According to Foster, this is a major issue, as it shows that patients aren’t getting the care that they need.
“If we are approving products that can't get to patients, what are we really doing,” Foster asked. “That patient tracker is a constant reminder of what I consider to be the real benchmark, which is how many patients are getting successfully treated with cell therapies and really benefiting from the incredible clinical potential that these therapies have.”
This moved the conversation onto the specific bottlenecks blocking these therapies from more widespread use.
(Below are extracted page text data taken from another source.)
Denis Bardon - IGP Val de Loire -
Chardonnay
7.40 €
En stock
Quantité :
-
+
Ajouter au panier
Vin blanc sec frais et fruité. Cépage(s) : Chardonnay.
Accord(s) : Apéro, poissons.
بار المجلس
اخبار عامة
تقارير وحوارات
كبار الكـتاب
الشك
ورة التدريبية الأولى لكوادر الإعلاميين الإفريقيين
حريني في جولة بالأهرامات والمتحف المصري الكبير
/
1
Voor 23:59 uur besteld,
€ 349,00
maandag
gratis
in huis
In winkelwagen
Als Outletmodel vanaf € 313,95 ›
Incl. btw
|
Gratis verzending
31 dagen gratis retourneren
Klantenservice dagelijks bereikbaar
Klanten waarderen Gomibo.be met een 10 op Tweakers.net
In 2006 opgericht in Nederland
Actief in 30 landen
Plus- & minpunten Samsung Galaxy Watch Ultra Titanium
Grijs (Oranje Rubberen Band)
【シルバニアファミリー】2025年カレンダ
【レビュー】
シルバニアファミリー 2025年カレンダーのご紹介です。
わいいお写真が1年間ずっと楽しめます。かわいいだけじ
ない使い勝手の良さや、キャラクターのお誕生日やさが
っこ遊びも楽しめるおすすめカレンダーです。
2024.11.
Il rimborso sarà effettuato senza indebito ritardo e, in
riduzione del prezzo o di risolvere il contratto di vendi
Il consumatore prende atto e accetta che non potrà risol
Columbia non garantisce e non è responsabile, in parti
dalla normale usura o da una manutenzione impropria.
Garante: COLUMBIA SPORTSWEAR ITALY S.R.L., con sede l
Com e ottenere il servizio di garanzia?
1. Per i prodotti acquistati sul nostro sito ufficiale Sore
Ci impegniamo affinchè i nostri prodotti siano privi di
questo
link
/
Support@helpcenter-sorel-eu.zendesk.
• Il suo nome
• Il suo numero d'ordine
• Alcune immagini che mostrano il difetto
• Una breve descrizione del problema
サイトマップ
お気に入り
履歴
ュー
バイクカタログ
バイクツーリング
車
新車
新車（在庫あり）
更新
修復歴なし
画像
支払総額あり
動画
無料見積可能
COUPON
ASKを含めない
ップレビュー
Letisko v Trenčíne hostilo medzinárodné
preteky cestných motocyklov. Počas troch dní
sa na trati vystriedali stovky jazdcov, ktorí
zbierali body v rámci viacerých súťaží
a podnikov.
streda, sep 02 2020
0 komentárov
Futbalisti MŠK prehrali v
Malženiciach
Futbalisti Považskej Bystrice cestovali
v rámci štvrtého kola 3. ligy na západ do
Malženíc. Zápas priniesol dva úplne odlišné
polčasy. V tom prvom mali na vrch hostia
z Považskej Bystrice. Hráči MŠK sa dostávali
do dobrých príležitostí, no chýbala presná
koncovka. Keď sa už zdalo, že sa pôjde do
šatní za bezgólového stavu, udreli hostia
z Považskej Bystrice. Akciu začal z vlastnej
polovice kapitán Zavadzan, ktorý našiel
“Cell therapies generally have a very different supply chain than traditional small molecules of biologics,” Foster explained. “In a traditional world, they call them the first two pillars of medicine–small molecules and biologics. You create a lot of these and smash out a lot of tablets. You create huge maps of antibodies and then ship them out to the supply chain with the same product code for every patient. In this new world that we're in with cell therapy, you have autologous therapies, which means that they're targeted so they're personalized to a specific patient. That fundamentally has a different set of requirements and a different set of challenges than the large batch manufacturing we're used to as an industry. We've tried to apply the learnings from biologics to cell therapy. Some of them have helped, and others, I would argue, have harmed.”
The main difference between these therapies and traditional therapies is that they have a circular supply chain. Cells are harvested from the patient, which are then transported to a lab where the gene therapy is performed, and are then transported back to the patient. According to Foster, this creates significant logistical challenges.
“While the numbers are non-specific, we can estimate that between 30 to 40,000 patients have been treated thus far over the last seven years, across what's now eight products. That's a fantastic outcome for those patients. Unfortunately, hundreds of thousands of other patients haven't been treated. There’s a statistic that is quoted quite often–two out of 10 patients in the US who need therapy can get access. In the rest of the world, if you average it out, it's about one-in-10. The real challenges are figuring out how do we manufacture a living medicine for an individual patient and get the same product out of our GMP manufacturing process. Today, unfortunately, we rely on tools that are a decade old to try and do this.”
According to Foster, the goal is to eventually treat hundreds of thousands of patients a year. In order to do that, however, these bottlenecks must be solved for.